Toute la kyrielle de projets qui poussent comme des champignons, sortent de terre comme de jeunes pousses prêtes à germer (PSE, CMU, PUDC, bourses de solidarité sociale, projets agro-pastoraux, financements de projets d’entreprises, de création d’emplois, d’habitats sociaux), entre dans l’escarcelle de son bilan à, à peine quinze mois de l’élection présidentielle de février 2017. Il est plutôt inscrit dans une trajectoire de reconquête. Il remobilise son parti. Il jette ses ministres au front pour communiquer sur le bilan gouvernemental. Il va jusqu’à impliquer les franges importantes du Benno Bokk Yakaar (jeunes et femmes), dans la promotion des actions gouvernementales. Et le PS y est chaque fois bien et ostensiblement représenté.

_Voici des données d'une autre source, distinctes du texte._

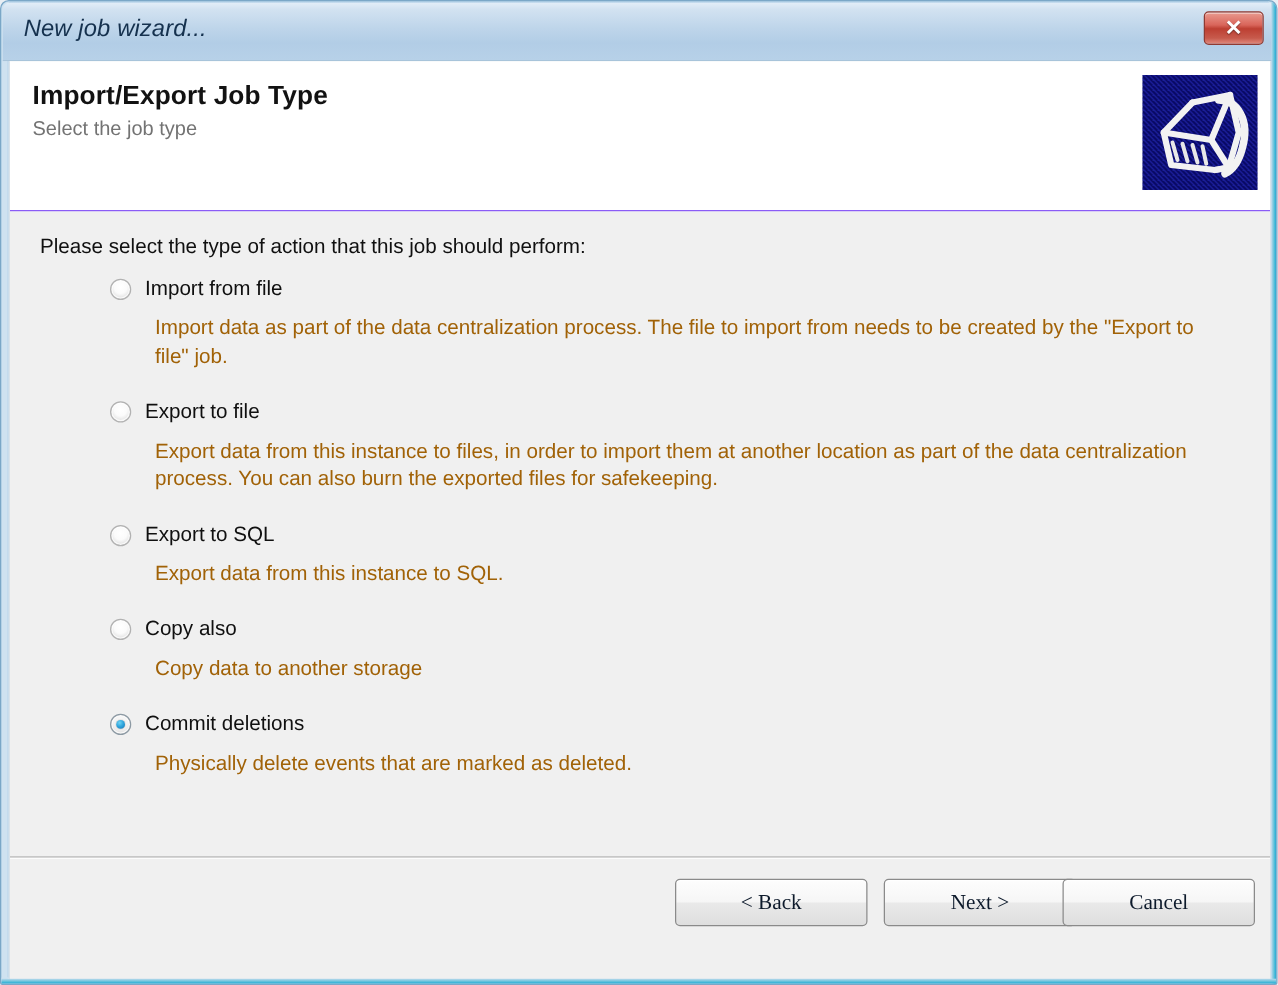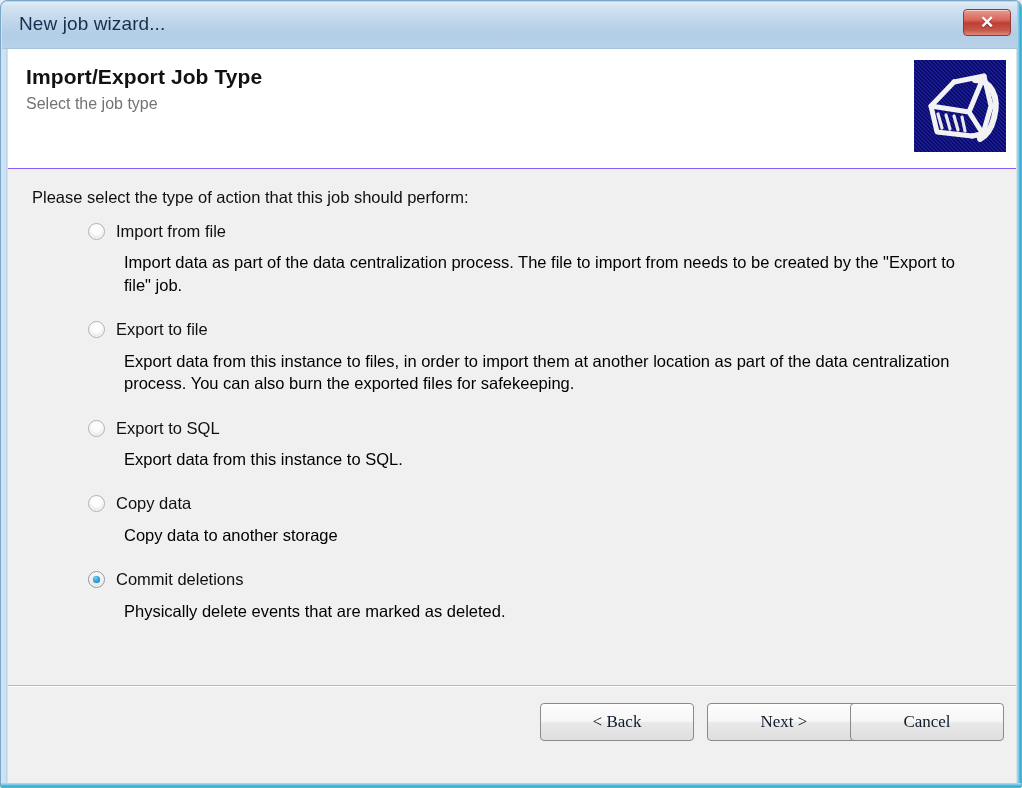"New job wizard..." #title-text { font-style: none -> italic }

Dans le même temps, le Président Sall ne rate aucune occasion pour encourager et féliciter le ministre PS de l’Education, Serigne Mbaye Thiam (dialogue sociale, UNESCO), histoire de ferrer davantage son allié dans la coalition gouvernementale. Toutes ces stratégies recoupées pourraient le renforcer et surtout renforcer le sentiment d’une certaine vacuité dans les rangs de l’opposition en quête de remobilisation, au moment où on note une certaine accalmie dans les rangs de Benno Bokk Yakaar.

Le sentiment que le Président Sall est sorti du tunnel du doute après un exceptionnel état de grâce, devient prégnant. Il a réussi, tant bien que mal, à recentrer les débats sur ses projets et non plus sur la cascade de dérives des années 2012, 2013 et 2015 jusqu’en mi-2015. N’eût été la grosse bourde notée dans le choix des présidents de groupes de parlementaire dans lequel sa main noire est apparente, il aurait pu terminer l’année 2015 sur les chapeaux de roue.

Il est vrai que les prédications du FMI sur les difficultés handicapantes de l’économie sénégalaise et le rang peu enviable de notre pays dans le cercle des nations les plus démunies de la planète donnent du grain à moudre aux opposants. Mais il faut bien noter que pour la première depuis trois ans de gouvernance, on a le sentiment les stratégies économico-sociales lancées seraient de nature à susciter de l’espoir. En tout cas, beaucoup plus que les sombres périodes des trente derniers mois, caractérisés par un dangereux tâtonnement, avec un record d’instabilité gouvernementale, trois premiers ministres en moins de trois ans. Seul Wade a pu faire mieux. Ou plutôt pire.

Tout ceci, pour dire que Macky Sall peut amorcer l’année 2016 avec moins d’angoisse existentielle. Le référendum est annoncé pour dans six mois. Mais si le Président reste mutique sur les calendriers électoraux et la date de la délivrance du Conseil constitutionnel, il trouverait là une autre source de mécontentement populaire préjudiciable à son image. Il se dit que dans son adresse à la Nation du 31 décembre, le Président pourrait édifier les Sénégalais sur les futures échéances, maintenant que l’élection de 2017 ne semble plus être un mystère.

Pour Khalifa Sall, l’heure de vérité a sonné. Garder le mutisme serait aussi suicidaire et que le silence du Président Macky Sall sur le calendrier républicain. Khalifa-Macky deux personnalités différentes, certes, mais qui partagent le même souci de laisser du temps au temps. Pour combien de temps encore ? Une seule certitude, pour les deux, le temps est plus que précieux. Et à force de chercher à tuer le temps, c’est le temps qui risque de les « enterrer » politiquement.